# Data provided

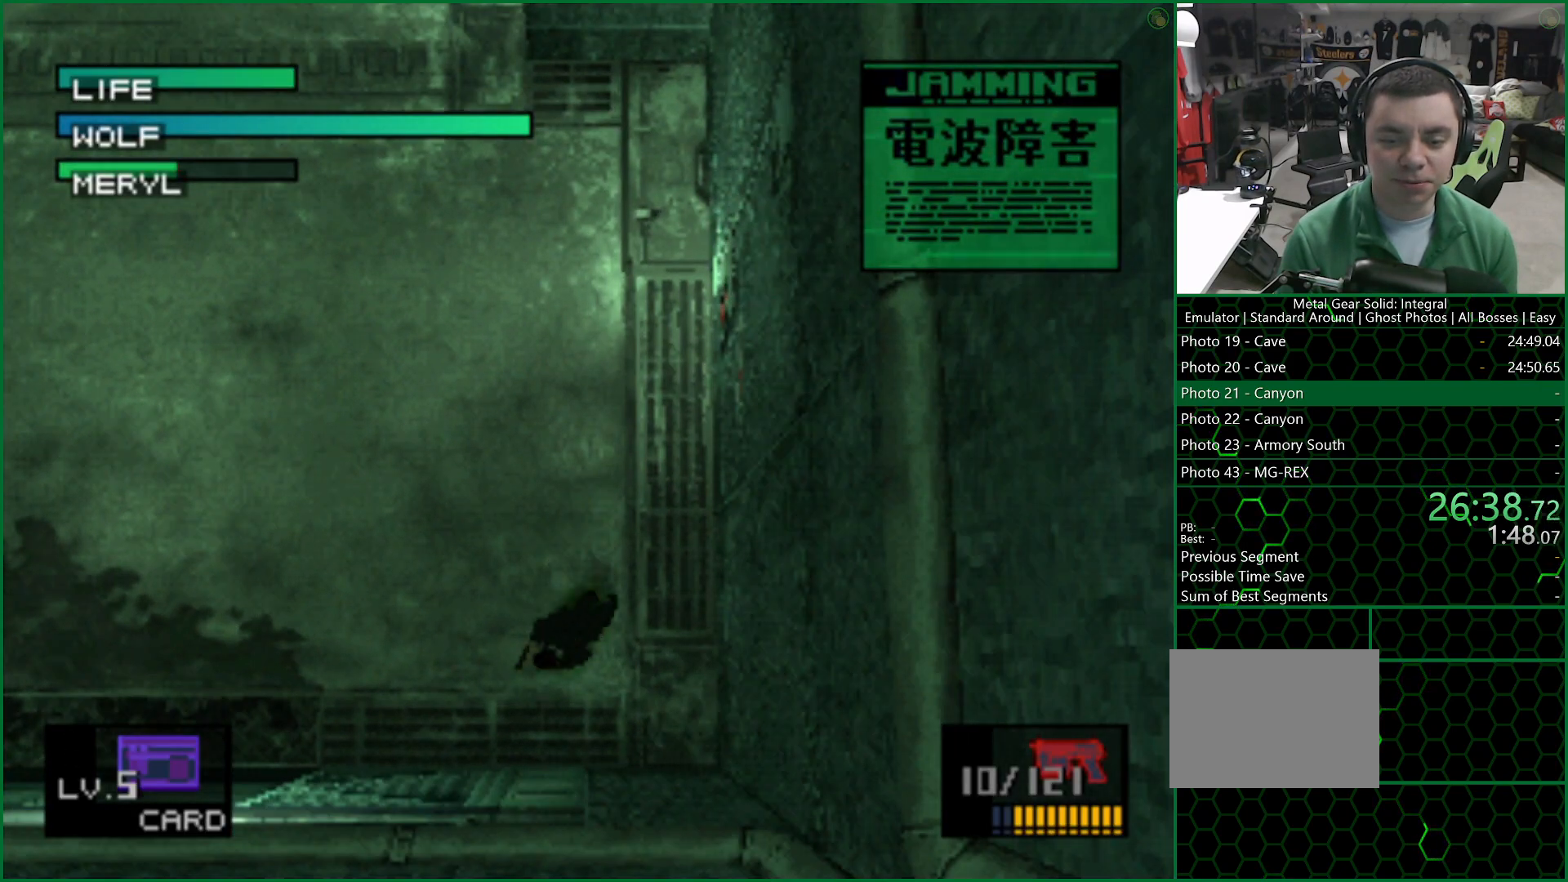
{"buttons": ["DPAD_LEFT"], "left_stick": "center", "right_stick": "center", "events": [[133, "DPAD_DOWN", "up"]]}
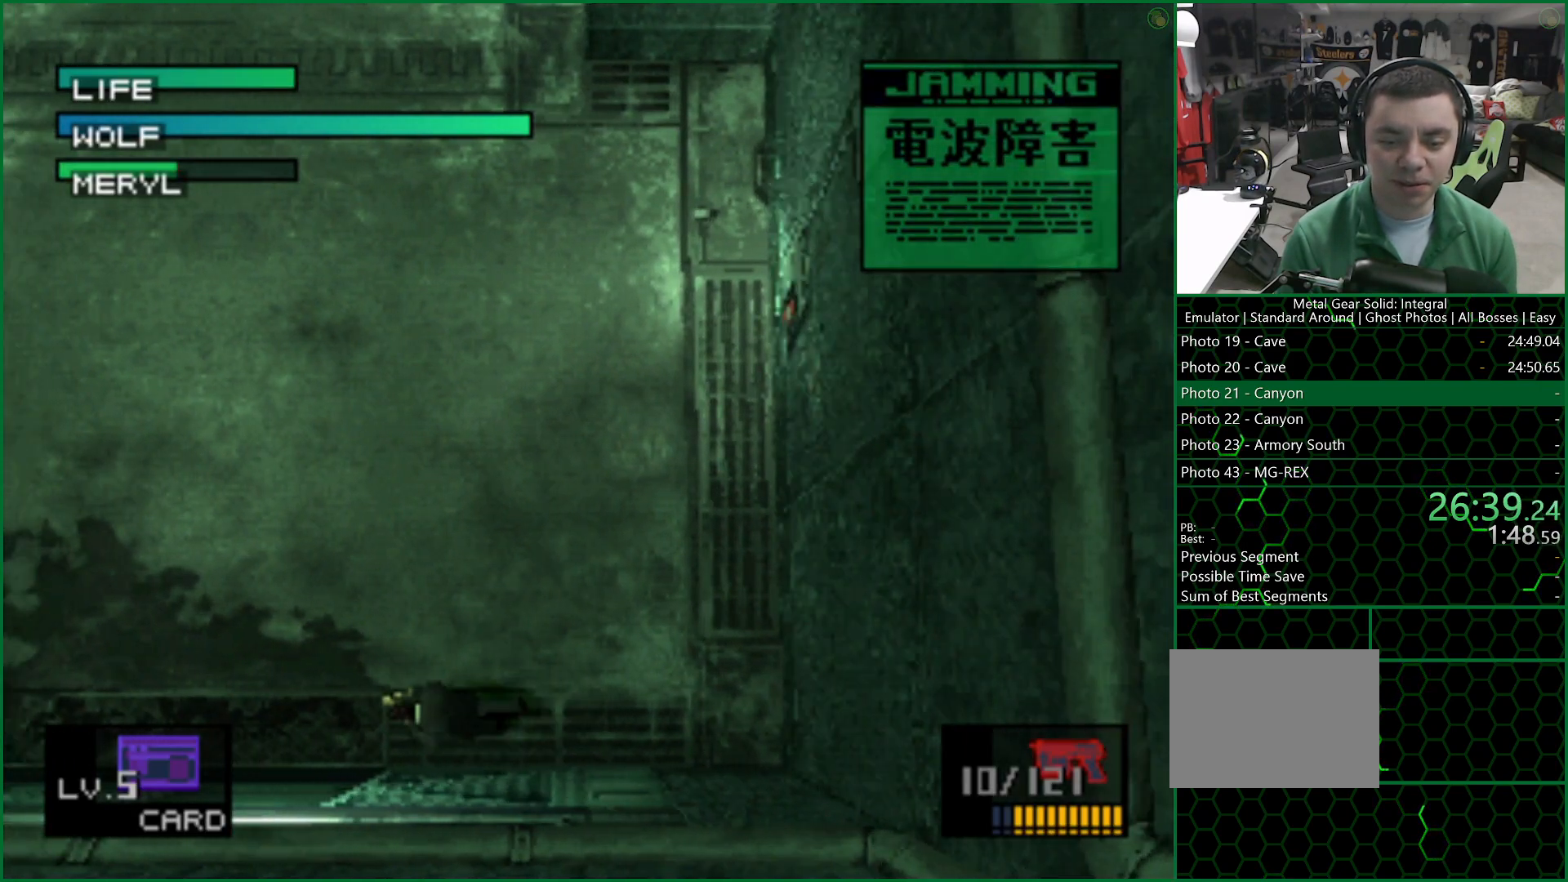
{"buttons": ["DPAD_DOWN"], "left_stick": "center", "right_stick": "center", "events": [[267, "DPAD_DOWN", "down"], [267, "DPAD_LEFT", "up"]]}
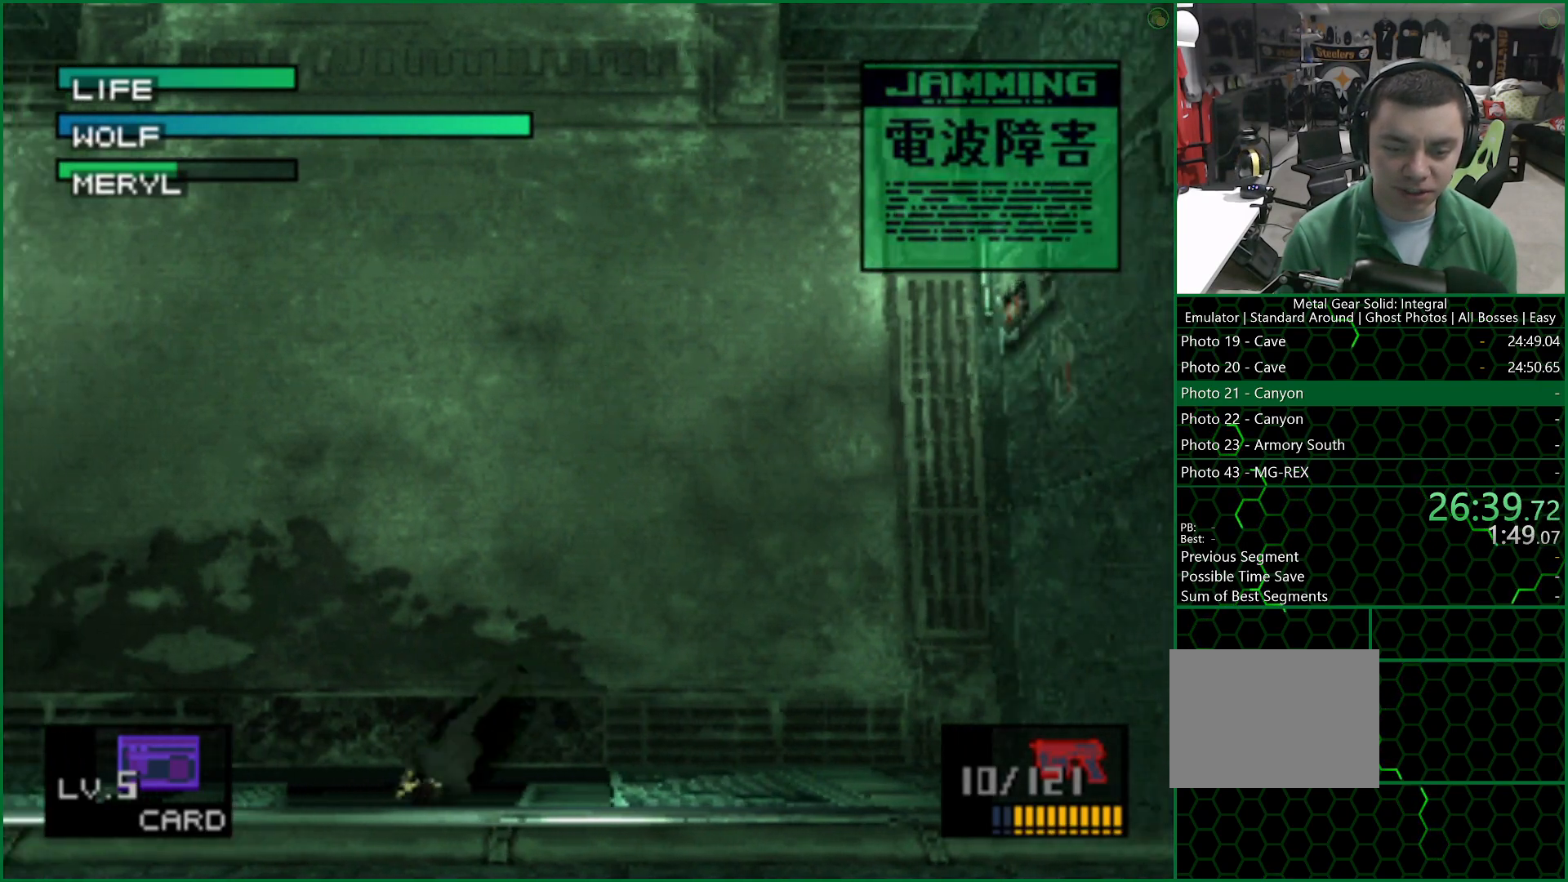
{"buttons": ["DPAD_DOWN"], "left_stick": "center", "right_stick": "center", "events": [[367, "DPAD_DOWN", "up"], [467, "DPAD_DOWN", "down"]]}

# Task to carry out
Would you return all the data exactly as given, minus the pictures?

# Your solution
{"buttons": ["DPAD_LEFT"], "left_stick": "center", "right_stick": "center", "events": [[133, "DPAD_DOWN", "up"]]}
{"buttons": ["DPAD_DOWN"], "left_stick": "center", "right_stick": "center", "events": [[267, "DPAD_DOWN", "down"], [267, "DPAD_LEFT", "up"]]}
{"buttons": ["DPAD_DOWN"], "left_stick": "center", "right_stick": "center", "events": [[367, "DPAD_DOWN", "up"], [467, "DPAD_DOWN", "down"]]}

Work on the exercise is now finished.